Marital sleuths typically rely on old-fashioned legwork to verify suitors and their families' social and financial background — tailing targets around the clock for a week or so, and conducting clandestine inquiries with neighbors, friends and co-workers to unearth any possible dirt. "That's the only way you can really discover the character of a person, which is what most of our clients want," says Singh. "And character is simply decided by whether someone has had a previous sexual relationship."

Indian magazines and newspapers may be full of surveys attesting to loosening sexual strictures among the swelling middle class, but scratch beneath the surface of liberated young India and you will often find the same old social conservatism — especially when it comes to marriage. "The thrust remains on preserving family and social stability and cohesion," says Delhi-based sociologist Patricia Oberoi. "Most youngsters are still committed to maintaining their social position through marriage... studies show that as many as 80% youngsters opine arranged marriages are best."
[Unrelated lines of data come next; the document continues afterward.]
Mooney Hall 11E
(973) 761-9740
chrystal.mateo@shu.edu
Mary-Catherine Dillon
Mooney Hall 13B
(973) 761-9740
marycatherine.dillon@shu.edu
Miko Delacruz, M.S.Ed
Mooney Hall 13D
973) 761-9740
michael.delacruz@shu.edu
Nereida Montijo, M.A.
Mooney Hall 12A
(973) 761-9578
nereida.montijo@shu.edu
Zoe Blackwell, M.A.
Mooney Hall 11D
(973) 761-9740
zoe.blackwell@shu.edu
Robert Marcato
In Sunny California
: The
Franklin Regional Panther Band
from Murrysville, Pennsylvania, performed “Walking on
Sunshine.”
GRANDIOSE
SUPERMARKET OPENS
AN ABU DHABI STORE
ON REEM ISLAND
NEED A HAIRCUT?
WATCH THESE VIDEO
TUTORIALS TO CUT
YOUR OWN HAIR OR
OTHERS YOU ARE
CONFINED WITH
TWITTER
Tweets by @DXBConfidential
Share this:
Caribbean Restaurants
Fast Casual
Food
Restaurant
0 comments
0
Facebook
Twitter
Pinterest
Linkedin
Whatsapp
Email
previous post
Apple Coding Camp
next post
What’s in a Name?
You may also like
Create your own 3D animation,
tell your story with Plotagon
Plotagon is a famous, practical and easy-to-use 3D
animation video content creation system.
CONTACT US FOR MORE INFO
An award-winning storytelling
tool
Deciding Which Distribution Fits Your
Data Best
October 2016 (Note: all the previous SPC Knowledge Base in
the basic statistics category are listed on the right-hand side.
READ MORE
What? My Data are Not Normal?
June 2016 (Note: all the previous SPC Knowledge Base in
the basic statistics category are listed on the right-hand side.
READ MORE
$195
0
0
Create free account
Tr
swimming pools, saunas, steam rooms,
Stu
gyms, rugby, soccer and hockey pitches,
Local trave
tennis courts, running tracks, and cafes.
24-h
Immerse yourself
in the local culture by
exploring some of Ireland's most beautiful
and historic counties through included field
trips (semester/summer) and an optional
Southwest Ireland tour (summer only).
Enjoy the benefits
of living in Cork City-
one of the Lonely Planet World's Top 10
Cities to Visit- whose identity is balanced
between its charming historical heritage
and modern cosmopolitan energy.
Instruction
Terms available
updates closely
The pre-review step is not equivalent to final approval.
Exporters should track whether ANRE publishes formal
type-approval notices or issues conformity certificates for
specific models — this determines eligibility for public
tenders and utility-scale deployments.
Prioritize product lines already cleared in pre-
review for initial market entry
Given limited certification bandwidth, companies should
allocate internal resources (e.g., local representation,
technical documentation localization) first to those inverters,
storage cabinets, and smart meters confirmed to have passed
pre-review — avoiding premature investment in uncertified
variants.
Divorce and property issues get messy when laws of more than one country are involved, so people are extra careful when dealing with émigré suitors. Singh says more and more people are also approaching him for caste verification. In the Hindu system, everyone is born into a caste. Traditionally marriages took place only within castes, and there was little social or economic mobility. That is changing as society evolves, and government affirmative action programs mean an increasing number of lower-caste members now have good jobs and nice houses. Some have taken on upper-caste surnames to avoid lingering stigmas. "But when it comes to marriage, parents want to ensure their children are marrying into the right caste and lineage and are not being deceived," Singh says.

All of which means roaring business for private eyes. The government has recently proposed a Private Detective Agencies Bill to regulate the industry and set minimum qualifications and training standards. Singh supports the move: "It will weed out fly-by-night operators and bring the job the respect it deserves," he says.